AB ülkelerinden ithal edilen plastik atık miktarı yılda yaklaşık 700 bin tondur(250 kamyon dolusu plastik). Türkiye’nin 4.5 milyon ton plastik atıklarını çöp toplama alanlarına atması, sektörün ihtiyacı olan 657 bin ton atığı ise AB ülkelerinden ithal etmesi anlaşılması oldukça zor bir çelişki değil mi?

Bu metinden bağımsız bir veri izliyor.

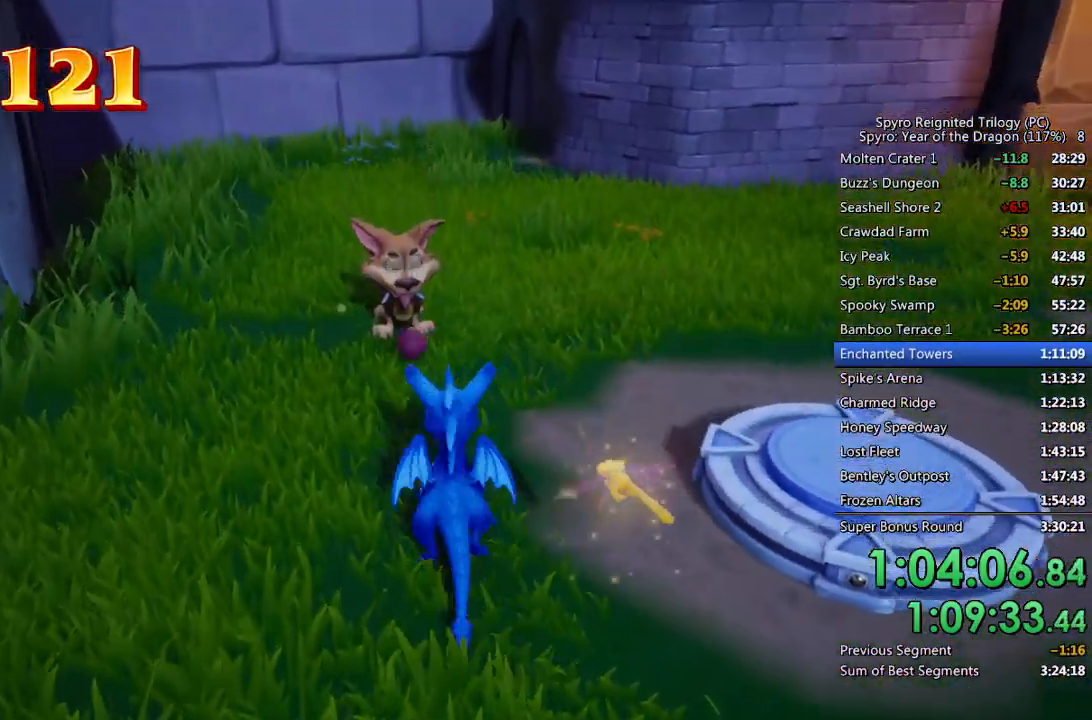
{"buttons": [], "left_stick": "down", "right_stick": "center", "events": [[33, "left_stick", "up"], [300, "left_stick", "center"], [300, "right_stick", "up-right"], [433, "right_stick", "center"], [467, "left_stick", "down"]]}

Kendi plastik atıklarını toplama, cinslerine göre tasnif etme ve geri dönüşüm tesislerinde değerlendirilmesini sağlayamayan AKP yönetimi sektör ihtiyacını karşılamak adına ithalatı serbest bırakarak ülkemizin AB ülkelerinin çöp merkezi olmasını kabul etmektedir. Oysa
AB çöpleri yerine kendi çöp toplama alanlarına gömülen atıkların sisteme dahil edilmesini sağlaması gerekmektedir.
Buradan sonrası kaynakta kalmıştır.